■ **Source information**
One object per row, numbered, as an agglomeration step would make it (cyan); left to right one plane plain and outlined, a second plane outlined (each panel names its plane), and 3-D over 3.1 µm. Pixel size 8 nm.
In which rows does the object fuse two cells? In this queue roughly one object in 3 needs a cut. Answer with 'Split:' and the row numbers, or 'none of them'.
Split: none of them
--
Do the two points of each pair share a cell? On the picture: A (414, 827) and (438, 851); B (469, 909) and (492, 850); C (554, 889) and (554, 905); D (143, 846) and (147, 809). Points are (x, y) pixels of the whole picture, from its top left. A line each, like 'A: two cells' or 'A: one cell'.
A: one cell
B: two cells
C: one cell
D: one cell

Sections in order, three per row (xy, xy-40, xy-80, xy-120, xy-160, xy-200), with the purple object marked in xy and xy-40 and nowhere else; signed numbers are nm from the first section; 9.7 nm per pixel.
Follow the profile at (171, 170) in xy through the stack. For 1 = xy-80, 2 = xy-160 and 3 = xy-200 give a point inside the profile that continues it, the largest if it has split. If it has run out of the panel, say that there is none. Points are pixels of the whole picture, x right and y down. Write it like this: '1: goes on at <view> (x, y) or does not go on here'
---
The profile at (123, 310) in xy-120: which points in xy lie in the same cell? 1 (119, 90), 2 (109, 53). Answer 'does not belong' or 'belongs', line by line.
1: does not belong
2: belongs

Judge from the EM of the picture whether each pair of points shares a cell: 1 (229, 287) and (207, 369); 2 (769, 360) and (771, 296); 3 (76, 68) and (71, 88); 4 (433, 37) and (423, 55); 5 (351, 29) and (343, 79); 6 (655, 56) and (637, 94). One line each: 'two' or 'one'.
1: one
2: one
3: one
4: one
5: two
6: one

■ **What you will do**
Which lines above contain the word "right"? Show each of them.

■ **Solution for this exercise**
One object per row, numbered, as an agglomeration step would make it (cyan); left to right one plane plain and outlined, a second plane outlined (each panel names its plane), and 3-D over 3.1 µm. Pixel size 8 nm.
Follow the profile at (171, 170) in xy through the stack. For 1 = xy-80, 2 = xy-160 and 3 = xy-200 give a point inside the profile that continues it, the largest if it has split. If it has run out of the panel, say that there is none. Points are pixels of the whole picture, x right and y down. Write it like this: '1: goes on at <view> (x, y) or does not go on here'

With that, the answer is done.